REQUIREMENT 1
In the passage on Lisbon tourist mobility, how many documents did the Scopus search query return before the manual procedure?
REQUIREMENT 2
List every goal that the passage on Lisbon tourist mobility gives for its analysis of tourists' spatial-temporal behavior.
REQUIREMENT 3
Pick up the passage on Lisbon tourist mobility after its final line and write how it goes on.

EXERCISE PASSAGE
-- Opening Marker --
To get a better understanding of how international tourists move in a city, we collaborated with the Lisbon City Council, who provided us with location data (roaming and non-roaming) from a mobile carrier company–Vodafone, in the city of Lisbon, from September 2021 to January 2022. We also collected weather data from the Portuguese Sea and Atmosphere Institute (IPMA), a national meteorological organization, in the same timeline and in the same city. In this study, we considered people using mobile phones in roaming as possible tourists. Based on the raw data, this work analyses the spatial-temporal behaviour of Lisbon tourists with the following goals:

  • Being aware of the key tourist attractions, restaurants, and accommodations;

  • Finding the main concentration points and how they changed during the study period;

  • Recognizing how variations in weather affect tourists’ mobility patterns;

  • Identifying peculiar mobility patterns in international events taking place in Portugal during the study’s months.

The remainder of this paper is structured as follows: Literature Review is presented in Sect. 2. Section 3 introduces the methodology that we have used, as well as all the methods used in this work. Then, in Sect. 4 we present the results of our work and finally, Sect. 5 presents the conclusions.

2 Literature Review

In order to assess the relevancy of our study, we have conducted a literature review of the last 5 years, where we have used a PRISMA (Preferred Reporting Items for Systematic Reviews and Meta-Analysis) [10] as our methodology for answering the following research question (RQ): What is the state of the art on tourists’ behaviour analysis and tourism mobility analysis in smart cities?

The database used for the search was Scopus, and the study took place between May 8 and 12, 2022; all the findings had to be publications published within the past five years and written in English. Based on the data synthesis and analysis results mentioned above, a qualitative evaluation was conducted.

The Scopus database was thoroughly searched for published work on topic related with the concept “data analysis” or “behaviour analysis”, the target population “smart cities” or “cellular network” or “tourist” or “roaming” and within the “mobility” context of the study. All keywords were searched using wildcards (such as “#” and “*”), which are used to match variations of the keywords, allowing us to perform a better search. The search query was built by intercepting all the columns, that is Concept AND Population AND Context, as depicted in Table 1. All the limitations have been applied. This query resulted in 44 documents, from which 16 papers were retrieved after a manual procedure was completed to determine major subjects on their research questions and define the outcomes. Year, region, RQ topic, and a brief description were all factors in our study systematization.

The trend line in Fig. 1 shows that the issue we are examining is growing in popularity, demonstrating its importance.

Table 1. Search keywords and numbers of documents.
Fig. 1.
figure 1

Evolution of eligible studies by year.
-- Closing Marker --
GIVEN RECORDS
-- Opening Marker --
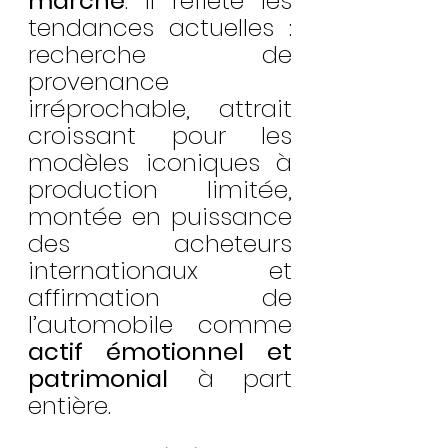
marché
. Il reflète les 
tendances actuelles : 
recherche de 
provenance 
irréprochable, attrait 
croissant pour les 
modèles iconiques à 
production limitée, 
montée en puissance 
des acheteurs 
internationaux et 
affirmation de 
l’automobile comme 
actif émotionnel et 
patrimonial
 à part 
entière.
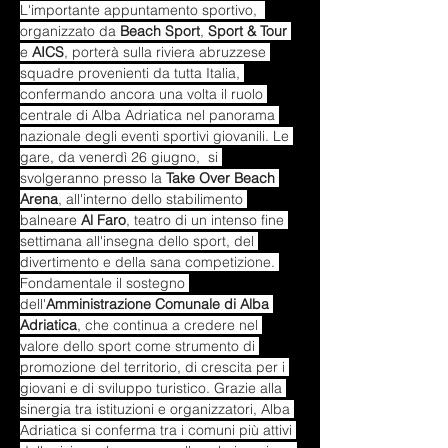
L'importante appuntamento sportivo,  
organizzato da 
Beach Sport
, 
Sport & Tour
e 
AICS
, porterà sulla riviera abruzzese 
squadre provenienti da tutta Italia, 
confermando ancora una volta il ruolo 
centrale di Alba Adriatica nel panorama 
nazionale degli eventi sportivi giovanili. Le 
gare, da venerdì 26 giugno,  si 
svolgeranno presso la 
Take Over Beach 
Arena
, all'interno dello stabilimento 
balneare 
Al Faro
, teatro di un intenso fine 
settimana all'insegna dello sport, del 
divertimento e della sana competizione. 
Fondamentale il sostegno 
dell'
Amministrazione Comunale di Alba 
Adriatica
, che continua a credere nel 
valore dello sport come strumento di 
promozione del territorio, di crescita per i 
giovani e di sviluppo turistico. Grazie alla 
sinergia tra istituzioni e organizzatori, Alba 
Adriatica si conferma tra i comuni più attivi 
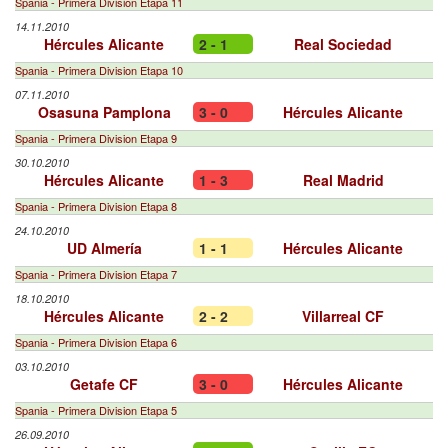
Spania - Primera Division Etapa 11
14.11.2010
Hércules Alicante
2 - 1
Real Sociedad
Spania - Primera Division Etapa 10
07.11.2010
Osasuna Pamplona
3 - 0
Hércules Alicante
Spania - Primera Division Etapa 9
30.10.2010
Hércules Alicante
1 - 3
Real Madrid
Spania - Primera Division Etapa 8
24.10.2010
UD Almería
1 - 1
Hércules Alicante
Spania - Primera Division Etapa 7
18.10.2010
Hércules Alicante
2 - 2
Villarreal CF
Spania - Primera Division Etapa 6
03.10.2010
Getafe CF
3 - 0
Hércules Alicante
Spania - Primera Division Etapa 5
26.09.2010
-- Closing Marker --
EXERCISE RESULT 1
44 documents.

EXERCISE RESULT 2
- Being aware of the key tourist attractions, restaurants, and accommodations
- Finding the main concentration points and how they changed during the study period
- Recognizing how variations in weather affect tourists' mobility patterns
- Identifying peculiar mobility patterns in international events taking place in Portugal during the study's months

EXERCISE RESULT 3
Figure 2 presents the percentage of documents on each topic. This figure shows that most of the documents focus on behaviour analysis and/or used mobile phones/information and communications technology (ICT) infrastructures.

The research work presented in this paper is also based on both concepts, since we not only investigate people’s behaviour using the communication infrastructure of a mobile phone operator in the city of Lisbon, but we also analyse it, in order to comprehend it and build a strategy to meet their demands.

Fig. 2.
figure 2

Research topics on the state of the art

After reading all of the publications, it was clear that the amount of behavioural research on tourist mobility has expanded dramatically in recent years all over the world.

Authors from [11] present a method for estimating origin–destination (O–D) matrices using passively obtained cellular network signalling data from millions of anonymous mobile phone users in the Rhône–Alpes region of France, enhancing and revolutionizing the field of travel demand and traffic flow modelling.

Still on the subject, the authors of study [12] can identify pedestrian hotspots and provide future traffic signal and street layout information to make the city more pedestrian-friendly, as well as apply the knowledge gained to other data sets, such as bicycle traffic, to guide city infrastructure initiatives.

In a similar vein, but focusing on behaviour analysis, study [13] identifies a number of metrics for determining whether a person on the move is stationary, walking, or riding in a motorized private or public vehicle, with the goal of providing city users with personalized assistance messages for, among other things, sustainable mobility, health, and/or a better and more enjoyable life. This work was applied to the cities of Tuscany and Florence. The authors in [14] study and compare the density of users in Shanghai city using Weibo geolocation data and univariate and bivariate density estimation approaches, such as point density and kernel density estimation (KDE), where the main findings are based on characteristics of users’ spatial behaviour, such as the centre of activity based on check-ins, and the feasibility of using check-in data to explain the relationship between users and their social media accounts. Continuing in this vein, the research in [15], based on long-term mobile phone data (from 2007 to 2012) of Beijing participants, gives a means to visualise individual mobility patterns.

The authors in [16] aim to provide a taxonomy of 5G Core Network (CN) mobility prediction frameworks, from data gathering to model provisioning, while taking into account the 3GPP architecture and interfaces. The authors provide two critical use cases in 5G CNs, in which the benefits of mobility predictions are assessed using information from real networks, whereas study [17] focuses on building a mobile sequential recommendation system to assist auto services (e.g., taxi drivers).

On the subject of behavioural analysis, the authors in [18] present an urban travel behaviour model and assesses its feasibility for creating a greener, cleaner environment for future generations, whereas the study in [19], based on a trip survey from the São Paulo metropolitan area, one of the world’s busiest traffic locations, supplements a current bundling approach to enable multi-attribute trail datasets for the visual study of urban mobility, aiding in the identification and analysis of urban mobility.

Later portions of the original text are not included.